Tally how many lines in the items below contain the string "Lake", with case counting, and give only the number.
━━━━━ Task input
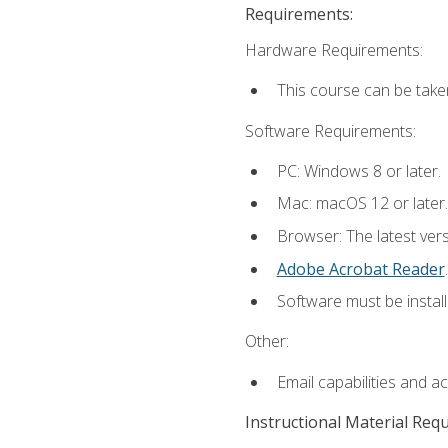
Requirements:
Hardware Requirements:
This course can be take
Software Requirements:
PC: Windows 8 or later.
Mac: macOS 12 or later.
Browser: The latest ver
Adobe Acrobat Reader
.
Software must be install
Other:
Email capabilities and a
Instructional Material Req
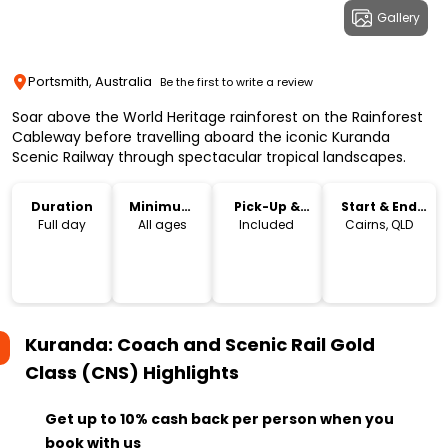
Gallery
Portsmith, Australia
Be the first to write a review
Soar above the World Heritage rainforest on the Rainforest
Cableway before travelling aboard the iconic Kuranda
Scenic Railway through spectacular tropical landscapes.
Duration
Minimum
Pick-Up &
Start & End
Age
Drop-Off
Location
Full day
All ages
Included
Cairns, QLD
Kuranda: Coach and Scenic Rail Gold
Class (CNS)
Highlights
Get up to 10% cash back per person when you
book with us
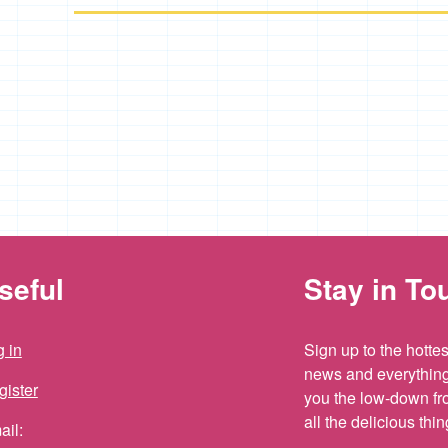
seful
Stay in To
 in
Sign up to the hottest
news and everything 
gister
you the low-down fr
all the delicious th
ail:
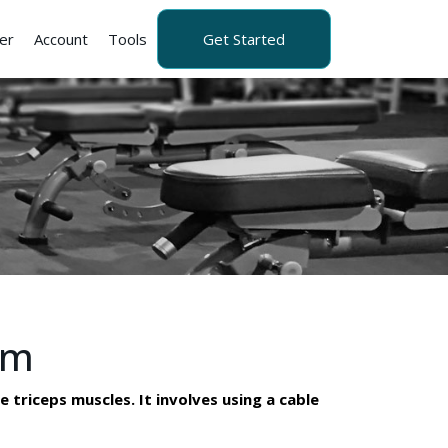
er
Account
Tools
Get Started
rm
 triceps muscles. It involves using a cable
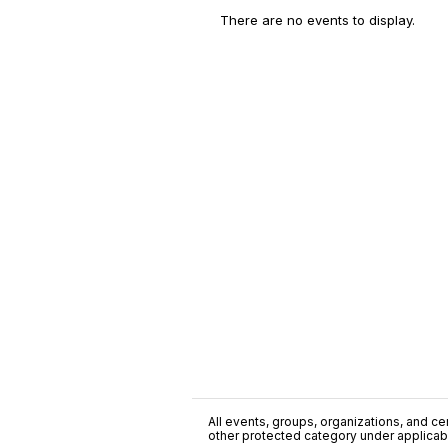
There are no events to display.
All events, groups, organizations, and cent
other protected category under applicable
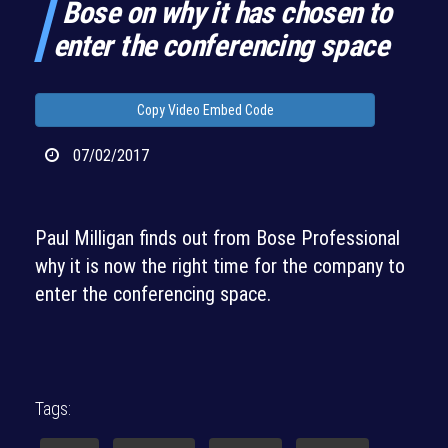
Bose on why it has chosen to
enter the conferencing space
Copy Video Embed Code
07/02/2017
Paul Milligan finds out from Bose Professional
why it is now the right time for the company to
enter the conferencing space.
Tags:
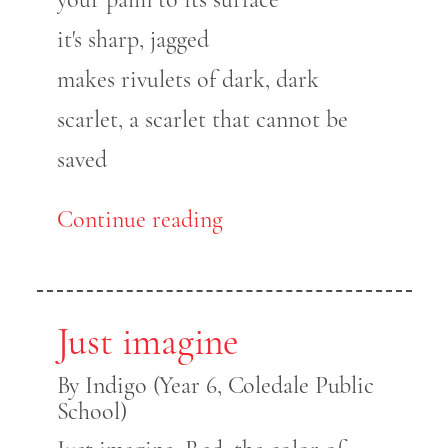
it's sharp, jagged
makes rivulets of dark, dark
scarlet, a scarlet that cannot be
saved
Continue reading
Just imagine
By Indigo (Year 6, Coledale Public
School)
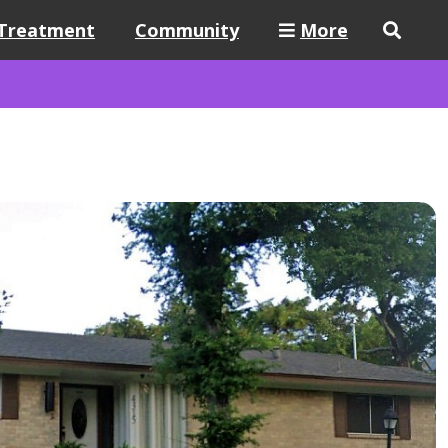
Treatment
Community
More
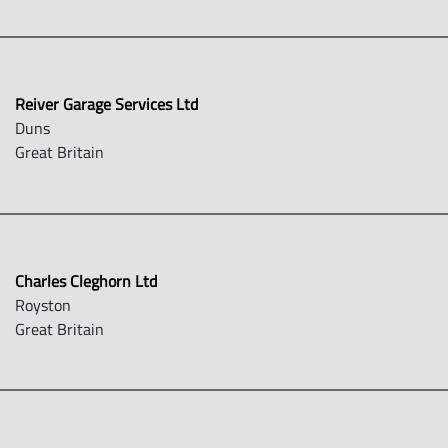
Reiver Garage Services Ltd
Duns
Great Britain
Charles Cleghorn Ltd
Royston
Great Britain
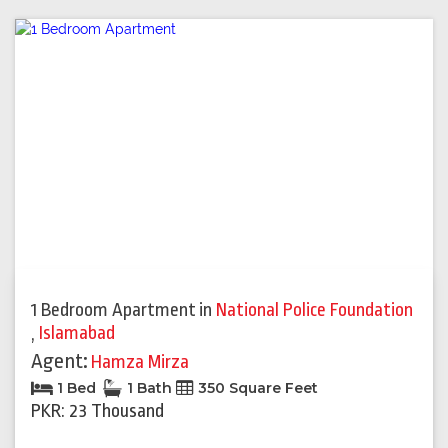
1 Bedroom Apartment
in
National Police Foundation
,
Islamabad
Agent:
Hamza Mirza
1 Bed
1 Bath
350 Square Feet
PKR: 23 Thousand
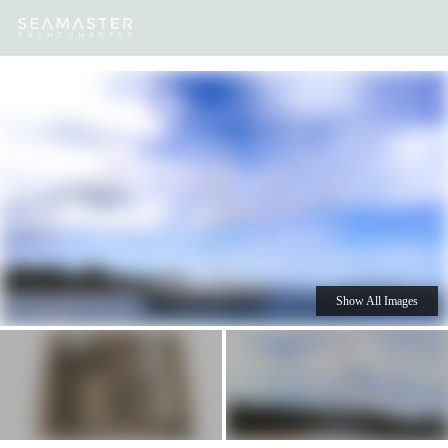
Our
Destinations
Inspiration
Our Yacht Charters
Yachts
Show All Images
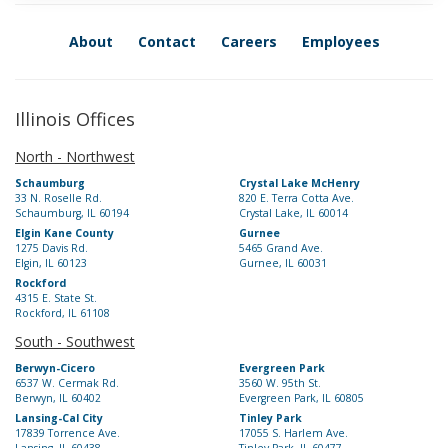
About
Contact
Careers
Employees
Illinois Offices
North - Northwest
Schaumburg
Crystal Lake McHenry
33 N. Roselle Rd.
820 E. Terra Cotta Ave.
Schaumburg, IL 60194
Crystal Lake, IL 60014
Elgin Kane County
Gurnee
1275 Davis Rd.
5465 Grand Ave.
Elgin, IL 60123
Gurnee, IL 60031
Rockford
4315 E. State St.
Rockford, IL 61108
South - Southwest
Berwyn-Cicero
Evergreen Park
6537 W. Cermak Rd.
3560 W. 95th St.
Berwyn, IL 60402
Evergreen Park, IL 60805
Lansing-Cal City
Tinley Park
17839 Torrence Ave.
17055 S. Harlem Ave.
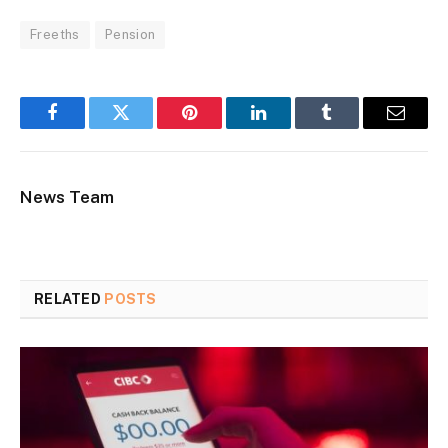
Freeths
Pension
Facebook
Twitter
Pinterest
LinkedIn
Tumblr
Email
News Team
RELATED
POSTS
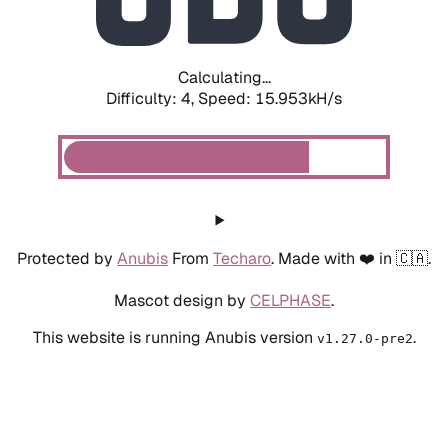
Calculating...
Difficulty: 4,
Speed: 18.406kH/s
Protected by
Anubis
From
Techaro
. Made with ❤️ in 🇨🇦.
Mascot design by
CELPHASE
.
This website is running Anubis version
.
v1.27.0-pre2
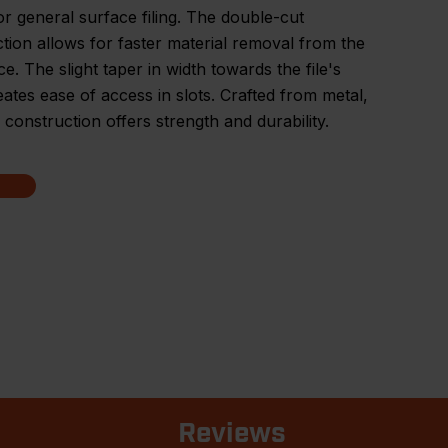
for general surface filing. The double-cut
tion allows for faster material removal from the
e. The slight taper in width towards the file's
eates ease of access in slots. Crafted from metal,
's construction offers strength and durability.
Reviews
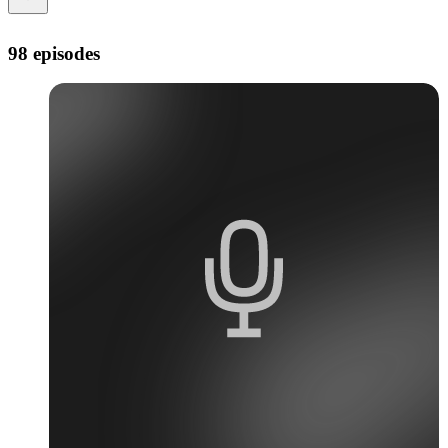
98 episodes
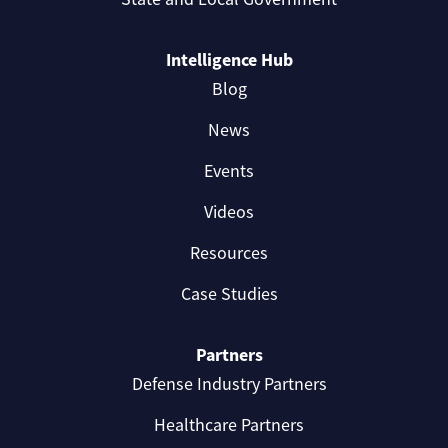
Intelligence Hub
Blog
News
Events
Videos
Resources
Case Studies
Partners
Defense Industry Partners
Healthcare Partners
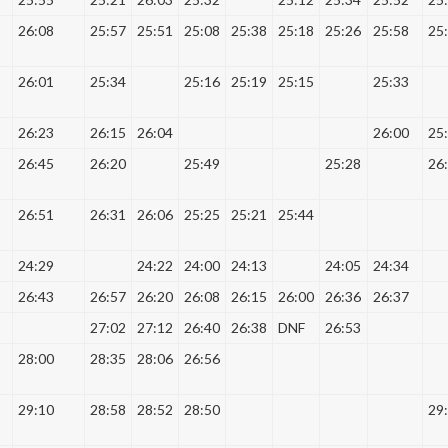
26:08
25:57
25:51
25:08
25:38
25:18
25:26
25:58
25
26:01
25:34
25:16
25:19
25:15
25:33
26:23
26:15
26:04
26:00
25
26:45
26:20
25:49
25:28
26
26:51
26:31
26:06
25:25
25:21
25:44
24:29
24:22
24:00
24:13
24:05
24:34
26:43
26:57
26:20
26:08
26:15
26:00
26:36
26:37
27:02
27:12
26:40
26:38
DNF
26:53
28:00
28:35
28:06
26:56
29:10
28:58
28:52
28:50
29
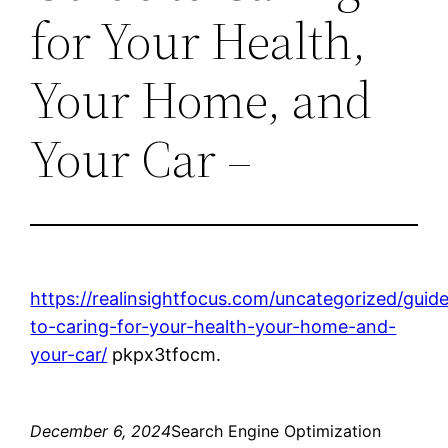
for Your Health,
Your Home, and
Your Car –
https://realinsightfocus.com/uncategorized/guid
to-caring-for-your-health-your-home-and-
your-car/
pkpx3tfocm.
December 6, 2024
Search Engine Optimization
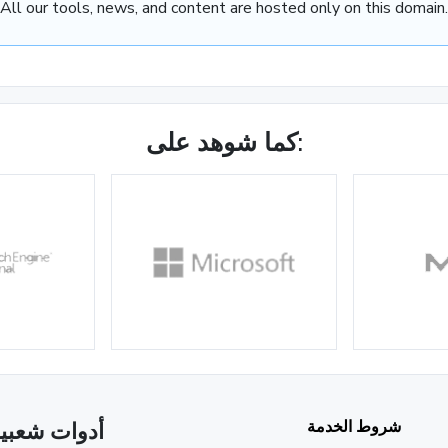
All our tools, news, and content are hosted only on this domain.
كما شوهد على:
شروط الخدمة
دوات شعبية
━━━━━━━━━━
Response - 2